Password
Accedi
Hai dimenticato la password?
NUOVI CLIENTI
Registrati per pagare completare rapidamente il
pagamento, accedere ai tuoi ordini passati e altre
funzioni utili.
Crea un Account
==
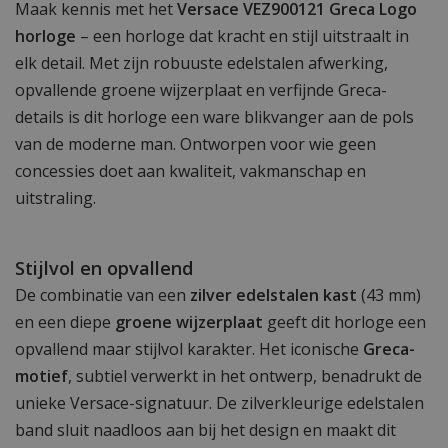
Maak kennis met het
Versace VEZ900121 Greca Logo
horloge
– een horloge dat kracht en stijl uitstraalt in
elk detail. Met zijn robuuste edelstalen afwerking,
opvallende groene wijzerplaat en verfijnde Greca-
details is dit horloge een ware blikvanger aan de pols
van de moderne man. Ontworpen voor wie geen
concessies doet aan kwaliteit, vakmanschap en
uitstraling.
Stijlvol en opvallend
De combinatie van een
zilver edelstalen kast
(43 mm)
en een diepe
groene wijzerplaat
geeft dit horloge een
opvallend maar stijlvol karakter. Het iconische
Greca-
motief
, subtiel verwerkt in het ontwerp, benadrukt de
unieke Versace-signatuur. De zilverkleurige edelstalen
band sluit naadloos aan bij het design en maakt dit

*ACTIVITY*
Everything above from the line containing "De combinatie van een" through the line containing "band sluit naadloos" must be copied exactly. Nothing outside that range belongs in the answer.

*RESPONSE*
De combinatie van een
zilver edelstalen kast
(43 mm)
en een diepe
groene wijzerplaat
geeft dit horloge een
opvallend maar stijlvol karakter. Het iconische
Greca-
motief
, subtiel verwerkt in het ontwerp, benadrukt de
unieke Versace-signatuur. De zilverkleurige edelstalen
band sluit naadloos aan bij het design en maakt dit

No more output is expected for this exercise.